This year could be the year that virtual reality takes off as Samsung, HTC, Sony and Oculus all prepare to launch their VR headsets to the public. But if 2015 is the beginning of everyday VR, how will it change the world in the future?
NEW WAYS TO RELAX
For VR to change the world, it’ll need to be a big money maker. And for that to happen, it needs to be something we all want. So the first thing to be revolutionised by VR will be the time we take for ourselves.
It’ll start with the simple stuff, movies and games will become immersive virtual worlds and the likes of Facebook will find whole new uses (imagine being able to stroll through your friends’ 3D photos). But it’s not hard to imagine a time when we’ll give up on walks through parks in favour of a virtual walk through far-flung, or even imaginary, scenery.
NO MORE ‘WISH YOU WERE HERE’ POSTCARDS
After we’ve perfected using virtual reality for relaxing, it’ll become a new way to communicate. We’ve all sent and received cheesy postcards before, but when you go on holiday in the future, you might just sent back a VR model of where you are so friends and family really can be there.

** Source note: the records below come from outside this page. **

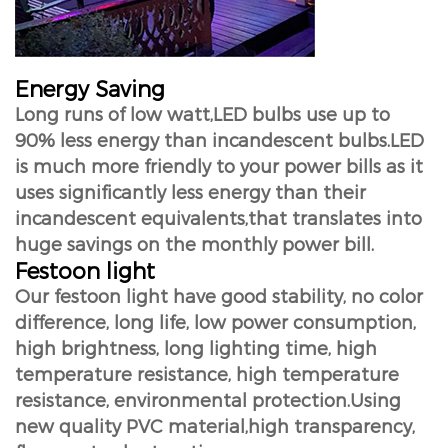
Energy Saving
Long runs of low watt,LED bulbs use up to
90% less energy than incandescent bulbs.LED
is much more friendly to your power bills as it
uses significantly less energy than their
incandescent equivalents,that translates into
huge savings on the monthly power bill.
Festoon light
Our festoon light have good stability, no color
difference, long life, low power consumption,
high brightness, long lighting time, high
temperature resistance, high temperature
resistance, environmental protection.Using
new quality PVC material,high transparency,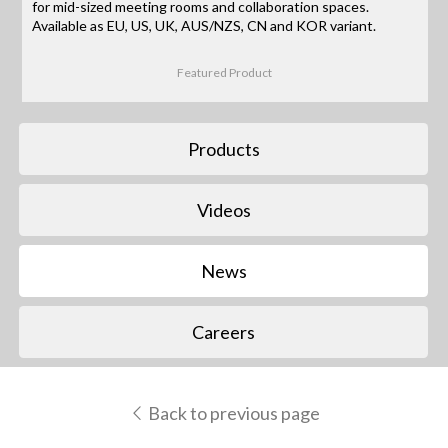
for mid-sized meeting rooms and collaboration spaces.
Available as EU, US, UK, AUS/NZS, CN and KOR variant.
Featured Product
Products
Videos
News
Careers
Back to previous page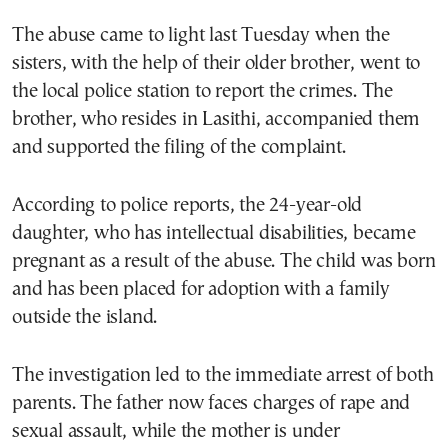
The abuse came to light last Tuesday when the
sisters, with the help of their older brother, went to
the local police station to report the crimes. The
brother, who resides in Lasithi, accompanied them
and supported the filing of the complaint.
According to police reports, the 24-year-old
daughter, who has intellectual disabilities, became
pregnant as a result of the abuse. The child was born
and has been placed for adoption with a family
outside the island.
The investigation led to the immediate arrest of both
parents. The father now faces charges of rape and
sexual assault, while the mother is under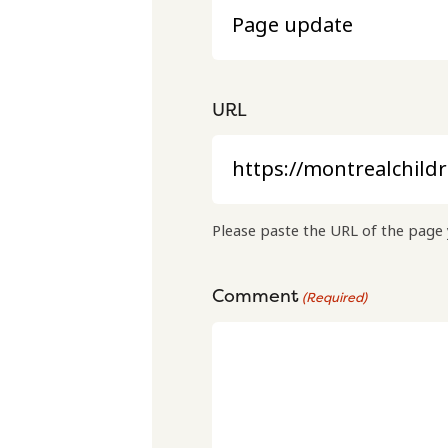
URL
Please paste the URL of the page 
Comment
(Required)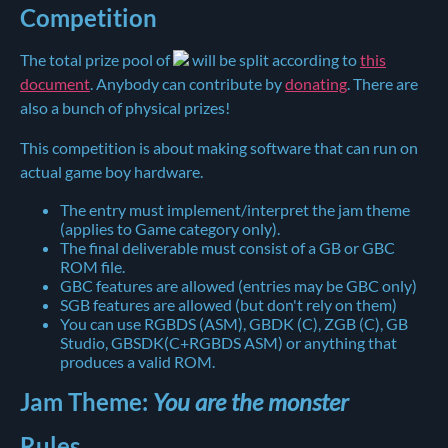
Competition
The total prize pool of
will be split according to
this
document
. Anybody can contribute by
donating
. There are
also a bunch of physical prizes!
This competition is about making software that can run on
actual game boy hardware.
The entry must implement/interpret the jam theme
(applies to Game category only).
The final deliverable must consist of a GB or GBC
ROM file.
GBC features are allowed (entries may be GBC only)
SGB features are allowed (but don't rely on them)
You can use RGBDS (ASM), GBDK (C), ZGB (C), GB
Studio, GBSDK(C+RGBDS ASM) or anything that
produces a valid ROM.
Jam Theme:
You are the monster
Rules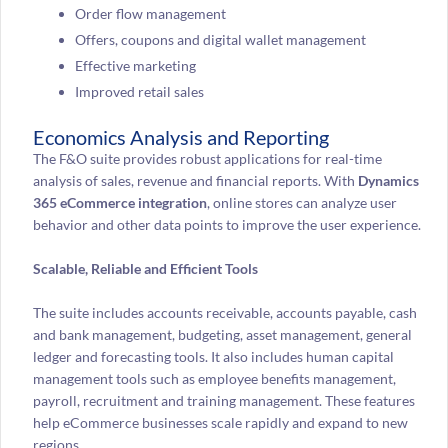
Order flow management
Offers, coupons and digital wallet management
Effective marketing
Improved retail sales
Economics Analysis and Reporting
The F&O suite provides robust applications for real-time
analysis of sales, revenue and financial reports. With
Dynamics
365 eCommerce integration
, online stores can analyze user
behavior and other data points to improve the user experience.
Scalable, Reliable and Efficient Tools
The suite includes accounts receivable, accounts payable, cash
and bank management, budgeting, asset management, general
ledger and forecasting tools. It also includes human capital
management tools such as employee benefits management,
payroll, recruitment and training management. These features
help eCommerce businesses scale rapidly and expand to new
regions.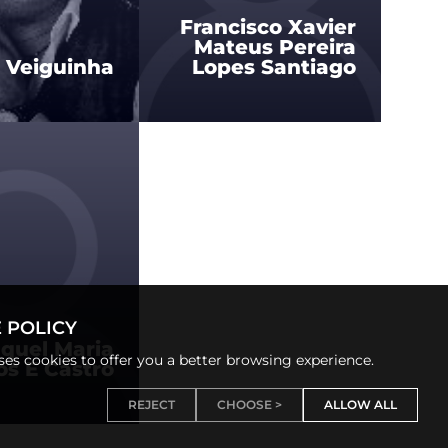
Francisco Xavier
Mateus Pereira
s Veiguinha
Lopes Santiago
 POLICY
quel Maria
uses cookies to offer you a better browsing experience.
s E Castro
REJECT
CHOOSE >
ALLOW ALL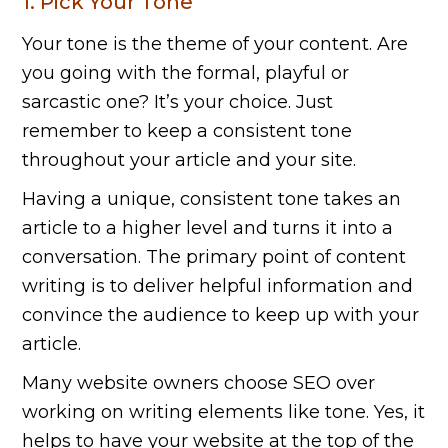
1. Pick Your Tone
Your tone is the theme of your content. Are
you going with the formal, playful or
sarcastic one? It’s your choice. Just
remember to keep a consistent tone
throughout your article and your site.
Having a unique, consistent tone takes an
article to a higher level and turns it into a
conversation. The primary point of content
writing is to deliver helpful information and
convince the audience to keep up with your
article.
Many website owners choose SEO over
working on writing elements like tone. Yes, it
helps to have your website at the top of the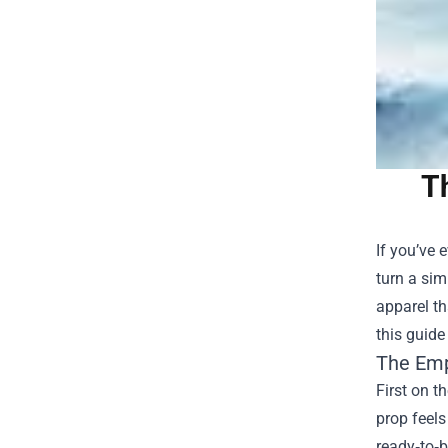
T
If you’ve 
turn a sim
apparel th
this guide
The Emp
First on t
prop feels
ready‑to‑b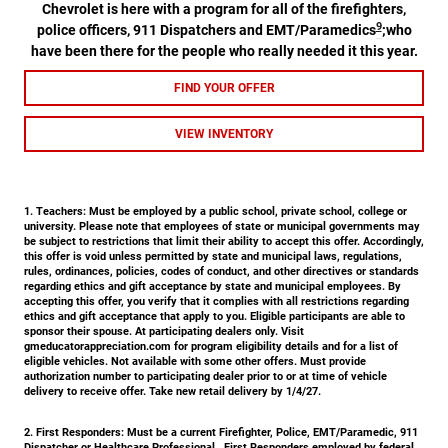
Chevrolet is here with a program for all of the firefighters,
9
police officers, 911 Dispatchers and EMT/Paramedics
;who
have been there for the people who really needed it this year.
FIND YOUR OFFER
VIEW INVENTORY
1. Teachers:
Must be employed by a public school, private school, college or
university. Please note that employees of state or municipal governments may
be subject to restrictions that limit their ability to accept this offer. Accordingly,
this offer is void unless permitted by state and municipal laws, regulations,
rules, ordinances, policies, codes of conduct, and other directives or standards
regarding ethics and gift acceptance by state and municipal employees. By
accepting this offer, you verify that it complies with all restrictions regarding
ethics and gift acceptance that apply to you. Eligible participants are able to
sponsor their spouse. At participating dealers only. Visit
gmeducatorappreciation.com for program eligibility details and for a list of
eligible vehicles. Not available with some other offers. Must provide
authorization number to participating dealer prior to or at time of vehicle
delivery to receive offer. Take new retail delivery by 1/4/27.
2. First Responders:
Must be a current Firefighter, Police, EMT/Paramedic, 911
Dispatcher or Healthcare Professional. First Responders employed by federal,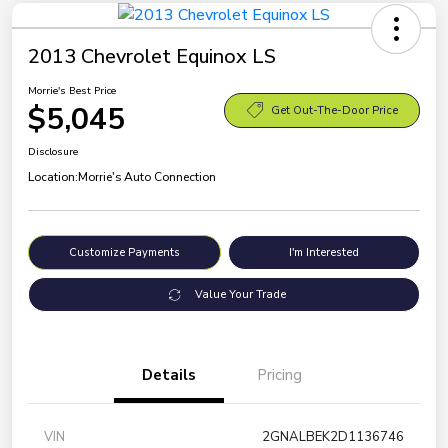
2013 Chevrolet Equinox LS
Morrie's Best Price
$5,045
Get Out-The-Door Price
Disclosure
Location:
Morrie's Auto Connection
Customize Payments
I'm Interested
Value Your Trade
Details
Pricing
VIN
2GNALBEK2D1136746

The same idea would work really well when you’re searching for a new home. You wouldn’t have to travel from house to house to have a look around, just pop on your VR goggles and browse virtual homes.
Virtual reality will eventually completely alter the way we train skilled professionals like surgeons. They could do operations thousands of times in the virtual world, replicating the exact conditions of operating on a real living person without any risk.
There are loads of professions where being able to practice without the life-threatening risk would make a real difference. Potential astronauts could get a better feel for the International Space Station, or a fire fighter could experience the challenges of a burning building before their first fire.
MORE EFFICIENT SEARCH AND RESCUE
Beyond training fire fighters, search and rescue missions in general could become much safer and more efficient. Small robots could be sent into collapsed buildings to search for survivors while their operators see everything as if they were in the danger zone. A VR view would make navigating through unstable debris much easier too.